→ **Task goal**:
Reproduce each line of the listing exactly.
------ Provided material ------
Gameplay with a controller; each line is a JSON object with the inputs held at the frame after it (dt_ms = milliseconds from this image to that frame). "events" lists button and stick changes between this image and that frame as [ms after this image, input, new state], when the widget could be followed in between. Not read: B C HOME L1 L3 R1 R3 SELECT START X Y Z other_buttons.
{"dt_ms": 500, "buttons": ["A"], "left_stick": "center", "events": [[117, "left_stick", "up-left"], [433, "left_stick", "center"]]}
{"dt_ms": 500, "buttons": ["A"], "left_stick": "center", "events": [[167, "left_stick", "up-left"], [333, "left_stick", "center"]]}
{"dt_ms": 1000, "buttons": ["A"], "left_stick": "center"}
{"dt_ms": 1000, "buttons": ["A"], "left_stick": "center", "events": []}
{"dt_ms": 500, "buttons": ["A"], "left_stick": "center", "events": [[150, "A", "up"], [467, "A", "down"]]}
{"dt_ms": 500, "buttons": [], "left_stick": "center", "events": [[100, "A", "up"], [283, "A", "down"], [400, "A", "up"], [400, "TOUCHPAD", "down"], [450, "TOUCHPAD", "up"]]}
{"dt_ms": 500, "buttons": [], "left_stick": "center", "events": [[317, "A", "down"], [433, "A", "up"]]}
------
→ **Answer to the problem**:
Gameplay with a controller; each line is a JSON object with the inputs held at the frame after it (dt_ms = milliseconds from this image to that frame). "events" lists button and stick changes between this image and that frame as [ms after this image, input, new state], when the widget could be followed in between. Not read: B C HOME L1 L3 R1 R3 SELECT START X Y Z other_buttons.
{"dt_ms": 500, "buttons": ["A"], "left_stick": "center", "events": [[117, "left_stick", "up-left"], [433, "left_stick", "center"]]}
{"dt_ms": 500, "buttons": ["A"], "left_stick": "center", "events": [[167, "left_stick", "up-left"], [333, "left_stick", "center"]]}
{"dt_ms": 1000, "buttons": ["A"], "left_stick": "center"}
{"dt_ms": 1000, "buttons": ["A"], "left_stick": "center", "events": []}
{"dt_ms": 500, "buttons": ["A"], "left_stick": "center", "events": [[150, "A", "up"], [467, "A", "down"]]}
{"dt_ms": 500, "buttons": [], "left_stick": "center", "events": [[100, "A", "up"], [283, "A", "down"], [400, "A", "up"], [400, "TOUCHPAD", "down"], [450, "TOUCHPAD", "up"]]}
{"dt_ms": 500, "buttons": [], "left_stick": "center", "events": [[317, "A", "down"], [433, "A", "up"]]}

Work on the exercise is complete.